Amir’s uncle, grandfather and other relatives started to enter the room. With them was Amir’s mother, Shameema. “Tell Mehbooba [the state chief minister] that she has blood on her hands. She has killed my only son,” she cried.
I was shown Amir’s school bag. I opened one of the notebooks inside. The last signed homework was dated back to June 2016. On its first page was written in English: “Say something about me.”
When I left, Fayaz pointed out to his house. “We don’t have anything. This is all my earning,” he said. “But I don’t want anything from the government. Not even justice, because there has never been any in Kashmir.”
Outside the house, I met Umar again. He was tending to the mourners. I asked him if he could let me take his picture. He obliged.
Later on, a boy told me that for the past three days, Umar has been spending most of his time at Amir’s grave.
Ishfaq Ahmad Wani, the mechanic
The road that led to Ishfaq Ahmad Wani’s house was blocked with huge cement pipes. Protesters, chanting slogans about Kashmir’s independence, were marching towards the market square in Rangreth, where the police were waiting. A young man in a red jacket was leading the protests. He was Mehraj, Ishfaq’s brother.
Holding a large banner with the words ‘Shaheed Ishfaq Ahmad’ written across it, Mehraj shouted, “Hum kya chahte?” The crowd, as is the routine in Kashmir, responded with “Azadi.”
Afterwards, Mehraj led me back to his house. Inside Ishfaq’s bedroom, a sweater, a black leather jacket, a wall clock, a calendar, and some bags hung on the bare cement wall. There was a steel bed too, which Mehraj sometimes used.
On the evening on March 28, Mehraj, 20, received a call from an unknown number. “Are you Mehraj?” the caller said. “A boy has been shot in the chest in Chadoora. He’s tall and bearded. There are rumours that he’s your brother.” Before Mehraj could respond, the caller hung up.

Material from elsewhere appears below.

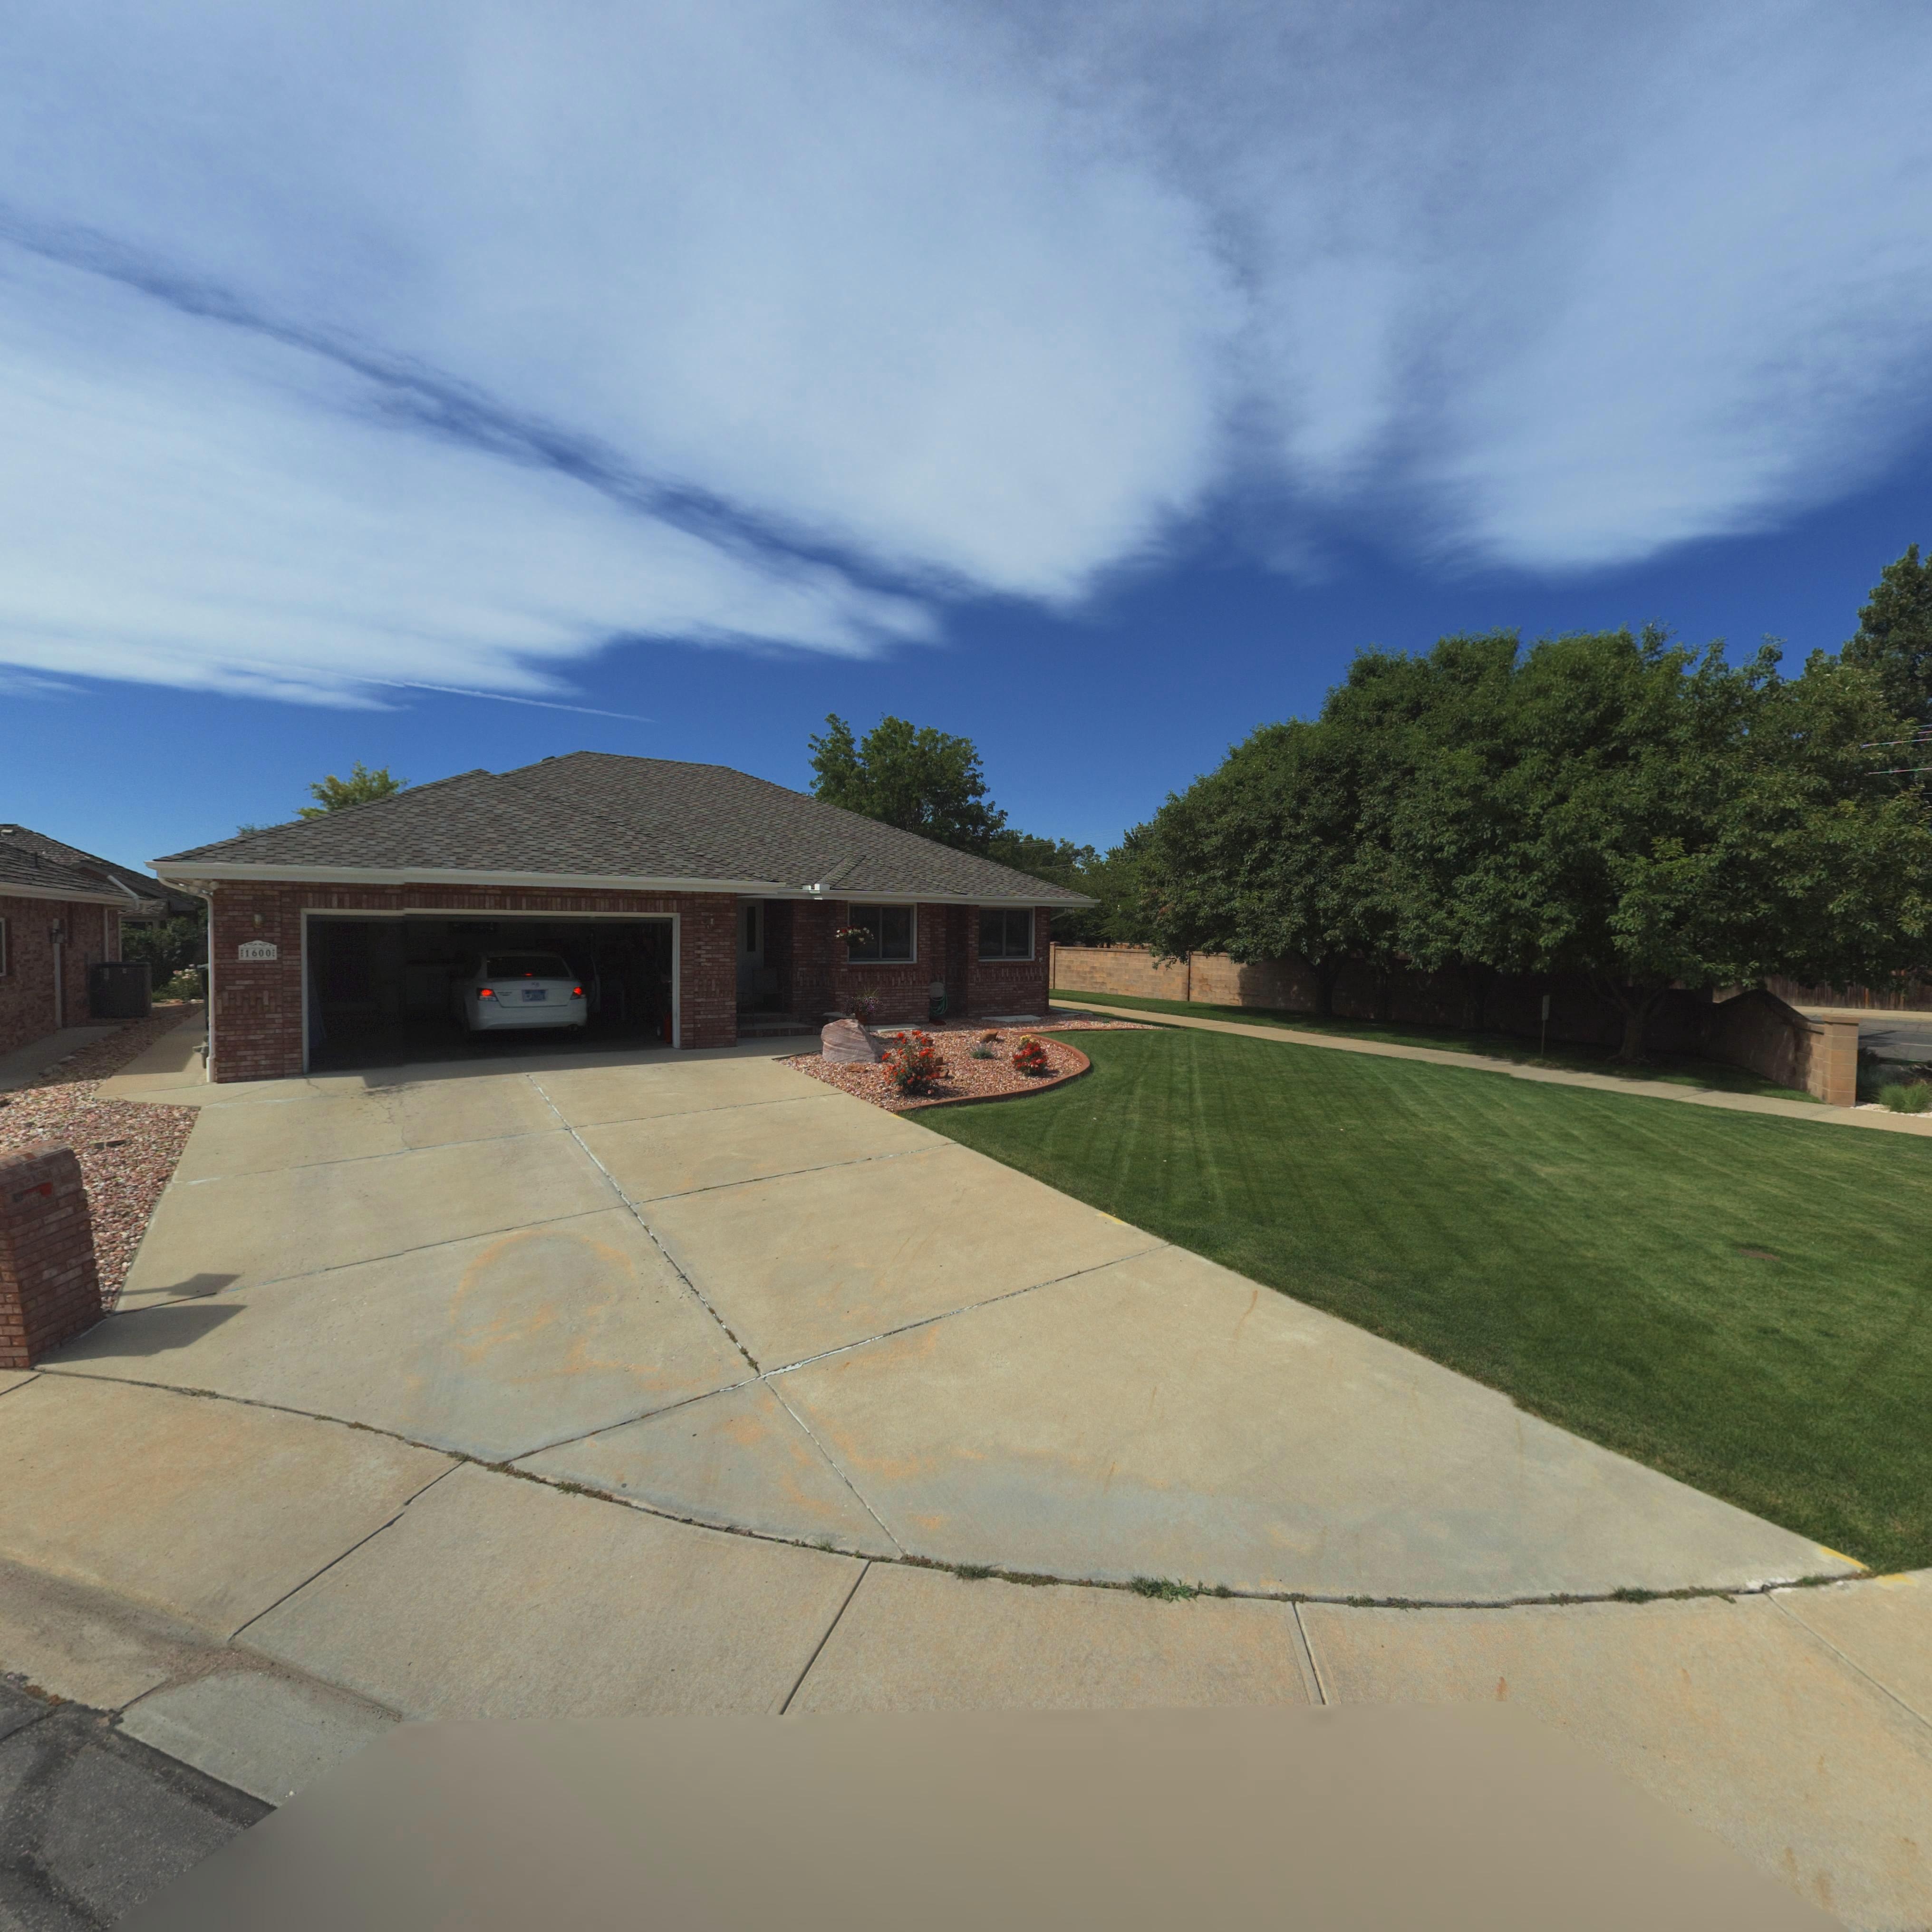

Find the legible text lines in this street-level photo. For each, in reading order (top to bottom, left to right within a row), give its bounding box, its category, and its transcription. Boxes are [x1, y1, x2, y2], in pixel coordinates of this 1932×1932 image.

[245, 949, 270, 957] StreetNumber: 1600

At his home, he found people had already assembled outside, chanting slogans.
Hundreds more were moving towards the house, bearing a dead body on their shoulders. It was Ishfaq.
At lunch that day, Mehraj said Ishfaq, who was 23, had joked with him that he wouldn’t trouble him anymore and he could have the bed to himself now. “Had I known those will be his last words to me, I wouldn’t have let him go,” said Mehraj.
People who claim to have seen Ishfaq getting shot said he was simply standing on the side watching the forces leave the encounter site after they had killed the Hizbul militant. By then, Zahid and Amir were already dead.
Ishfaq, like many others, had reasons to live. He was known as the-guy-who-could-fix-any-car, and for the past two years, had taken care of his family of six after his father was diagnosed with asthma. The family planned to sell some of their land so he could open his own mechanic shop in Batamaloo.
Ishfaq’s father, Abdul Rashid Wani, in his late fifties, is a mechanic like his son was. That morning, Wani had seen his son laying on the bed watching videos from the encounter site. By the afternoon, his son had already left for Chadoora.
Wani heard about his son’s death on the phone. He was told to rush to SMHS hospital in Srinagar. “When I reached the hospital ward, doctors in white aprons were taking out a body on a stretcher. The face was covered in a white shroud. I knew he was my son.”
By the time I left Rangreth, intense clashes had started in the area. Young men, some of them with their faces covered, were engaging the security force in a pitched battles of stones and tear-gas shells. Further away, a banner tied to an electric pole showed Ishfaq, his eyes closed, being carried on a stretcher.
Under the banner was a child trying to capture a selfie with the banner in the background.